Mindful Sharing: 5 Reasons To Be Careful About What You Post Online


by Nathalie Billiau, Sales Administration & Audit Representative


With summer upon us, we are likely to share dozens of pictures on our social media accounts of the last day of school, ice cream sundaes, pool parties, barbecues, and sunny vacations, at the same time looking up old friends whom we plan to visit or invite to some of our events. Over the years, social media has become the most widely used form of information sharing for teens and adults alike. The most common uses for teens revolve around socializing, sharing photos/videos with friends, creating events, etc. Many adults utilize their social media accounts on a business and personal level, and with all of the benefits social networking offers, it is easy to overlook the risks that are involved with posting to these social accounts. Here are five points to be mindful of as you leverage the power of your social media platforms:

1.  Nothing is private.

Anyone who follows you or is otherwise connected to you online can take a screenshot of your social media post or image and “share” it. While you might believe that you are sharing your content only with friends, remember that anything you type and publish on an electronic device may be accessible to others. While your social networking sites have security settings in place, those default settings are not necessarily enough to protect your personal information. To boost security, you must login to your account and modify your settings to protect yourself from potential hackers and/or impersonators. Online social media sites are constantly upgrading and updating their privacy settings, sometimes making it easier for your contacts or “friends of friends” to access and share your information with their networks. Let’s face it, we’ve all accepted a “friend or follow request” from a friend of a friend who stumbled upon one of our posts and “liked” it. We may not know anything about that person but we accept the request anyway because we don’t want to be perceived as being rude, or the thought of a higher number of followers might be appealing. There are no guarantees where information you shared is going to end up or how it is going to be perceived.

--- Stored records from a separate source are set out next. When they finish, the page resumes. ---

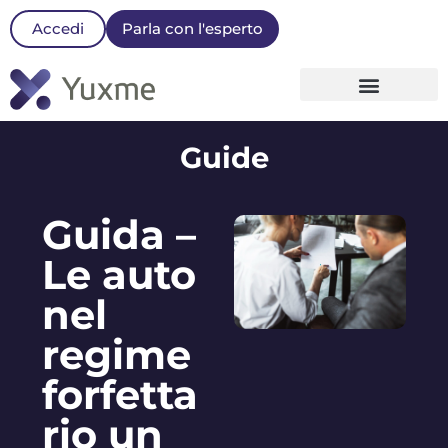
Accedi
Parla con l'esperto
La nostra Piattaforma
Guide
Guida –
Le auto
nel
regime
forfetta
rio un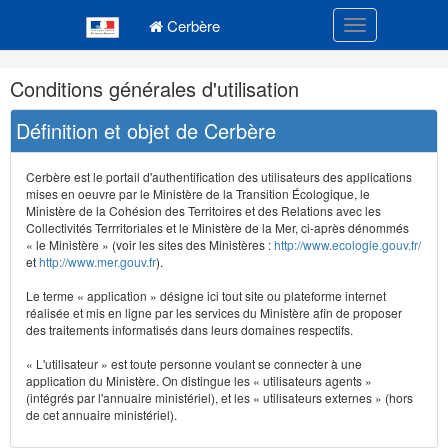
Navigation
Menu principal
principale
Cerbère
Toggle navigatio
Navigation
Conditions générales d'utilisation
et
outils
Définition et objet de Cerbère
annexes
Cerbère est le portail d'authentification des utilisateurs des applications
mises en oeuvre par le Ministère de la Transition Écologique, le
Ministère de la Cohésion des Territoires et des Relations avec les
Collectivités Terrritoriales et le Ministère de la Mer, ci-après dénommés
« le Ministère » (voir les sites des Ministères :
http://www.ecologie.gouv.fr/
et
http://www.mer.gouv.fr
).
Le terme « application » désigne ici tout site ou plateforme internet
réalisée et mis en ligne par les services du Ministère afin de proposer
des traitements informatisés dans leurs domaines respectifs.
« L'utilisateur » est toute personne voulant se connecter à une
application du Ministère. On distingue les « utilisateurs agents »
(intégrés par l'annuaire ministériel), et les « utilisateurs externes » (hors
de cet annuaire ministériel).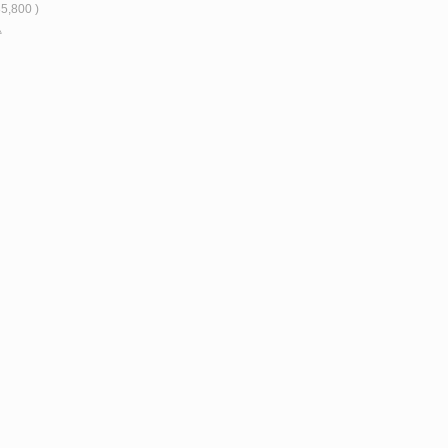
5,800 )
△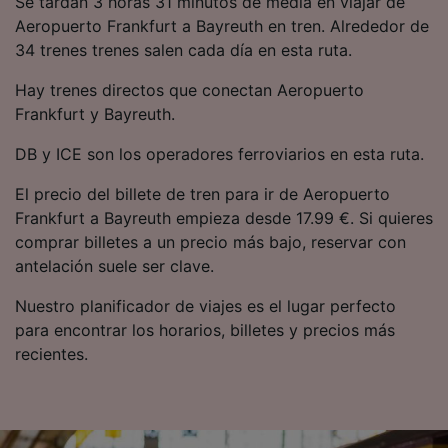
Se tardan 3 horas 31 minutos de media en viajar de
precisa. Analizar activamente las
Aeropuerto Frankfurt a Bayreuth en tren. Alrededor de
características del dispositivo para su
34 trenes trenes salen cada día en esta ruta.
identificación. Almacenar la información en un
dispositivo y/o acceder a ella. Publicidad y
Hay trenes directos que conectan Aeropuerto
contenido personalizados, medición de
publicidad y contenido, investigación de
Frankfurt y Bayreuth.
audiencia y desarrollo de servicios.
DB y ICE son los operadores ferroviarios en esta ruta.
Lista de asociados (proveedores)
El precio del billete de tren para ir de Aeropuerto
Frankfurt a Bayreuth empieza desde 17.99 €. Si quieres
comprar billetes a un precio más bajo, reservar con
antelación suele ser clave.
Nuestro planificador de viajes es el lugar perfecto
para encontrar los horarios, billetes y precios más
recientes.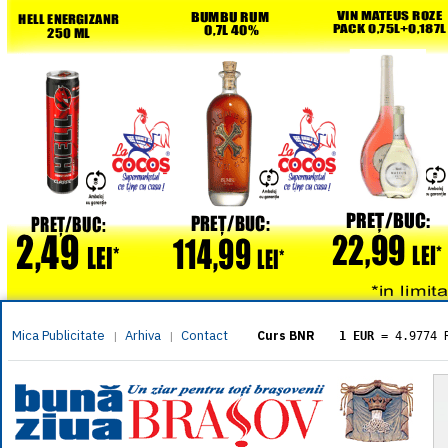
Mica Publicitate
Arhiva
Contact
|
|
Curs BNR
1 EUR
= 4.9774 
1 USD
= 4.3833 
1 GBP
= 5.8304 
1 XAU
= 464.461
1 AED
= 1.1933 
1 AUD
= 2.7957 
1 BGN
= 2.5449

2.  The Internet is forever.

Content shared on the internet is never deleted. It is out there, waiting to be found. Even though you may have deleted content from your profile, you don’t know who has already seen it and/or stored it. You and other users of that site might not be able to see the deleted info, but it’s still stored somewhere. And in some cases, that content doesn’t really belong to you anymore. You can minimize your online footprint by personally deleting info from your social media sites, which will lower the chances of your data being further shared, but the reality is that you can never completely remove yourself or your information from the internet.

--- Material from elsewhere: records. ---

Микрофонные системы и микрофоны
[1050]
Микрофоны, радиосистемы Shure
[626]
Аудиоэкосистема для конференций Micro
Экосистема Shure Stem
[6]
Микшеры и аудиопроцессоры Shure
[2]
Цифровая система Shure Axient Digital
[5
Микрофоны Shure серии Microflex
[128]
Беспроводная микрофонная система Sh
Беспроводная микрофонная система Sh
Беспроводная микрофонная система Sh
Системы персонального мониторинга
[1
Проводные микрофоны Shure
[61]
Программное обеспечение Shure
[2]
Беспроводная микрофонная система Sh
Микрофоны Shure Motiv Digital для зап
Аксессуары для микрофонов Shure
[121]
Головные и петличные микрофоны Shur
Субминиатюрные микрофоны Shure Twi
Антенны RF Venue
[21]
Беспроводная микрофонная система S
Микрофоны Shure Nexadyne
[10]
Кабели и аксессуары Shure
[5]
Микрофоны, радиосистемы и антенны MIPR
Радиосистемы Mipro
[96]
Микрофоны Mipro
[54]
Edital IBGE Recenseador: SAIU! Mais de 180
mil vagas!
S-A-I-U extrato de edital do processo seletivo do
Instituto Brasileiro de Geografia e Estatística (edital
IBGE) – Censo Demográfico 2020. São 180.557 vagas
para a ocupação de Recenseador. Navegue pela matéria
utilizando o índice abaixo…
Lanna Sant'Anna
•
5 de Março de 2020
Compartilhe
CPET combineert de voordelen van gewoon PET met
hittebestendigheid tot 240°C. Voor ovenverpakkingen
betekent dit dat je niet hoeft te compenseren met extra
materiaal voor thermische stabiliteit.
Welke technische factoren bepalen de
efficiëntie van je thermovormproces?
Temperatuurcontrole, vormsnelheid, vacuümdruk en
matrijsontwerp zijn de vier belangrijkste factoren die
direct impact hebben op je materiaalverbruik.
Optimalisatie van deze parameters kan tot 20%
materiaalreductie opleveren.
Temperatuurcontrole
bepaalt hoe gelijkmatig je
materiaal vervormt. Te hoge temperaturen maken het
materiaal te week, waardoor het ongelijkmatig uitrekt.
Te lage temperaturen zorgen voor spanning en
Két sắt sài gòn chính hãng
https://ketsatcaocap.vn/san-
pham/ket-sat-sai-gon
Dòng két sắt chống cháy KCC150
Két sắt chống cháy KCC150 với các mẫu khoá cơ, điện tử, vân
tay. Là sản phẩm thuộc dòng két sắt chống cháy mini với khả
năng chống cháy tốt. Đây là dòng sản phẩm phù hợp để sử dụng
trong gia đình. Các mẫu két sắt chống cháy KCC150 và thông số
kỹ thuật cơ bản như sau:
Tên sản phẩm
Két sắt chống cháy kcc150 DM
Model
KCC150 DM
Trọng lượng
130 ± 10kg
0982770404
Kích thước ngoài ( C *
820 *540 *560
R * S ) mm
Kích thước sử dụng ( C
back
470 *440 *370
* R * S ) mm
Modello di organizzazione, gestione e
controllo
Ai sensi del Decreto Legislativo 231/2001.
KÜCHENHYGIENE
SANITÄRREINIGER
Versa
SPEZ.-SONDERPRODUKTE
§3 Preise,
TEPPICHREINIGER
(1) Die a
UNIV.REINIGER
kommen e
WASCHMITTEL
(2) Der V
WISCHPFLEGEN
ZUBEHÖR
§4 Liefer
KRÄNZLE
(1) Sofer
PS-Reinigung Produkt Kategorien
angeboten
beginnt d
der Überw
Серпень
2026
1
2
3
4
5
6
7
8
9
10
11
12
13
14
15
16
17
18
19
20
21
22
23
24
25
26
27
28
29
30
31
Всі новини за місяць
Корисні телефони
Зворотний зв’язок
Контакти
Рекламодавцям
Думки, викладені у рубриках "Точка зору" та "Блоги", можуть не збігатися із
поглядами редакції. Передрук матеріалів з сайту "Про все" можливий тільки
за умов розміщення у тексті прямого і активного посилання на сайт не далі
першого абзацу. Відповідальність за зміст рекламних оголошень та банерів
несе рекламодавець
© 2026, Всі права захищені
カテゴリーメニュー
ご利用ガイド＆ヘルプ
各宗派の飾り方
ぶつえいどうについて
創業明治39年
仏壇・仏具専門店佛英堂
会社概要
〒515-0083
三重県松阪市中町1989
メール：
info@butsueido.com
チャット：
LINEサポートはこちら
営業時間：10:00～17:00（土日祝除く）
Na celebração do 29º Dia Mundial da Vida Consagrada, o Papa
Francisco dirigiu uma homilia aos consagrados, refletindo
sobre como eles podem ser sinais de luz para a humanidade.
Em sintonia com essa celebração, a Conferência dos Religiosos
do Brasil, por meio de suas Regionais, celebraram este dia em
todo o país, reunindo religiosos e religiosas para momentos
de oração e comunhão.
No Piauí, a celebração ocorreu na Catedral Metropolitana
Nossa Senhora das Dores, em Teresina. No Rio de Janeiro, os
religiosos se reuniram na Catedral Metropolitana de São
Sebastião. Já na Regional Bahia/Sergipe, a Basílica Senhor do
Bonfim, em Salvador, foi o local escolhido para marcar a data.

3. Your posts are searchable.

If there is even the slightest chance that you may regret posting a photo, a joke, a comment, or a complaint online, then don’t do it. You never know who is looking you up and what their intentions are. Anyone with the right tools and time on their hands can look you up and, with a little effort, dig up your old posts that you had long forgotten about.

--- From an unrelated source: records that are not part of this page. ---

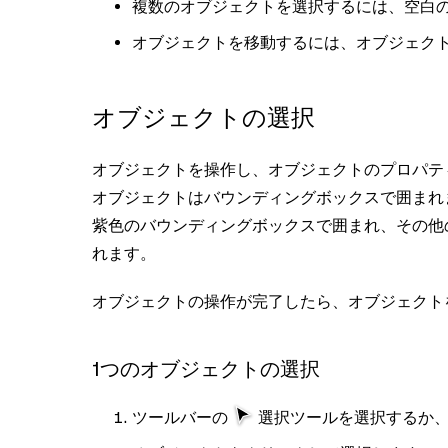
複数のオブジェクトを選択するには、空白
オブジェクトを移動するには、オブジェク
オブジェクトの選択
オブジェクトを操作し、オブジェクトのプロパテ
オブジェクトはバウンディングボックスで囲まれま
紫色のバウンディングボックスで囲まれ、その他
れます。
オブジェクトの操作が完了したら、オブジェクト
1つのオブジェクトの選択
ツールバーの
選択
ツールを選択するか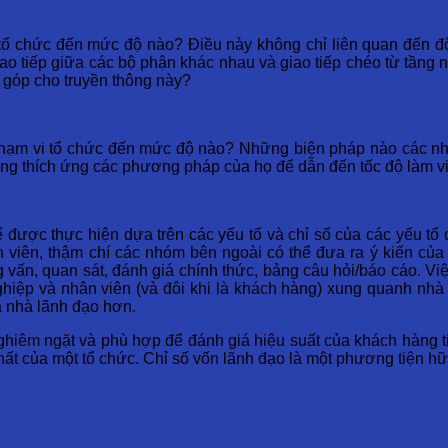
 tổ chức đến mức độ nào? Điều này không chỉ liên quan đến độ
ao tiếp giữa các bộ phận khác nhau và giao tiếp chéo từ tầng 
g góp cho truyền thông này?
phạm vi tổ chức đến mức độ nào? Những biện pháp nào các nh
ng thích ứng các phương pháp của họ để dẫn đến tốc độ làm vi
được thực hiện dựa trên các yếu tố và chỉ số của các yếu tố cá
viên, thậm chí các nhóm bên ngoài có thể đưa ra ý kiến ​​củ
 vấn, quan sát, đánh giá chính thức, bảng câu hỏi/báo cáo. Vi
ghiệp và nhân viên (và đôi khi là khách hàng) xung quanh nh
a nhà lãnh đạo hơn.
iêm ngặt và phù hợp để đánh giá hiệu suất của khách hàng tiềm
 chất của một tổ chức. Chỉ số vốn lãnh đạo là một phương tiện h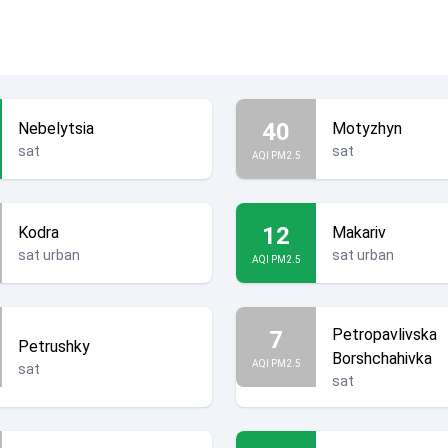
40
Nebelytsia
Motyzhyn
sat
sat
AQI PM2.5
12
Kodra
Makariv
sat urban
sat urban
AQI PM2.5
Petropavlivska
7
Petrushky
Borshchahivka
AQI PM2.5
sat
sat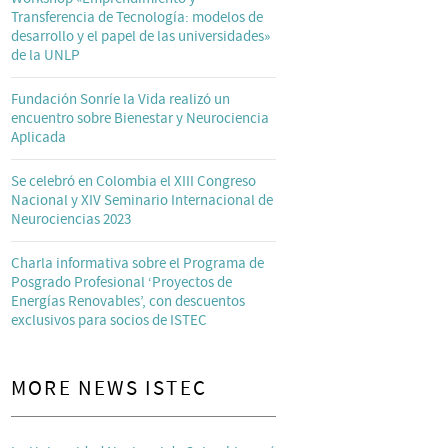
Transferencia de Tecnología: modelos de
desarrollo y el papel de las universidades»
de la UNLP
Fundación Sonríe la Vida realizó un
encuentro sobre Bienestar y Neurociencia
Aplicada
Se celebró en Colombia el XIII Congreso
Nacional y XIV Seminario Internacional de
Neurociencias 2023
Charla informativa sobre el Programa de
Posgrado Profesional ‘Proyectos de
Energías Renovables’, con descuentos
exclusivos para socios de ISTEC
MORE NEWS ISTEC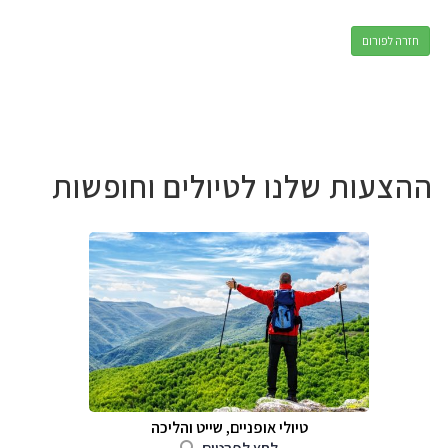
חזרה לפורום
ההצעות שלנו לטיולים וחופשות
טיולי אופניים, שייט והליכה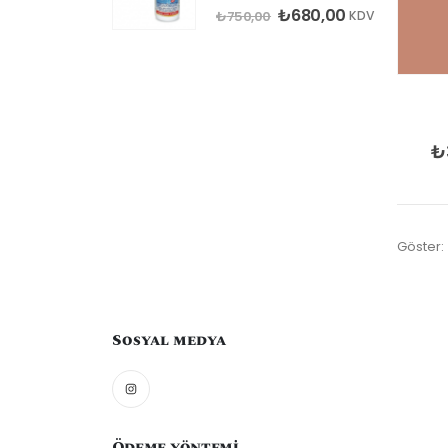
0
5 üzerinden
₺
680,00
₺
750,00
KDV
₺
Göster:
Sosyal medya
Ödeme yöntemi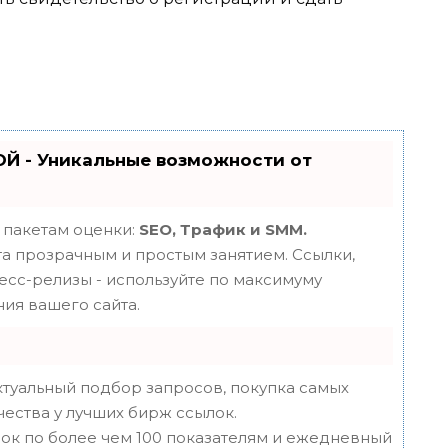
Й - Уникальные возможности от
 пакетам оценки:
SEO, Трафик и SMM.
 прозрачным и простым занятием. Ссылки,
ресс-релизы - используйте по максимуму
ия вашего сайта.
туальный подбор запросов, покупка самых
чества у лучших бирж ссылок.
ок по более чем 100 показателям и ежедневный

4. Your posts could cost you a job.

Employers are looking online. Before you’re even hired, and possibly before you’re even interviewed, recruiters and hiring managers are looking through your social media posts to learn more about you. Your current employer may be reviewing your social media profiles when evaluating you or considering you for a promotion. Your clients and vendors search online. If they find content that you are sharing that does not align with their values, it could depreciate your value as a partner. Distasteful comments, online “arguments,” and negative feedback can come back to haunt you. This applies to anything that might tarnish your image, such as profanity, angry rants, videos, and photos that show you drunk or drinking. Your reputation is at stake. Also, what is missing from your social media may affect a potential opportunity: If you state in person that you regularly volunteer at your local food bank and soup kitchens, but there is not even a mention of volunteer work on your page, or if you falsify personal information, your integrity may come into question.

5. Misunderstandings occur.

You might think you are the funniest person you know, but when an online “joke” falls on the wrong audience, it can offend and hurt them. Consider who might be reading your posts and how they will react to your photos, jokes, and comments. You might think that your meaning is clear when you post a comment, but it’s easy for misunderstandings to occur. So always think twice before you post a comment: How will your words come across?

If you’re a heavy user of social media and this article scared you, good. The truth is that we really can’t trust social media, and even the smallest mistakes — posts which may seem fine at the time — can have terrible consequences when you least expect it. So, be careful.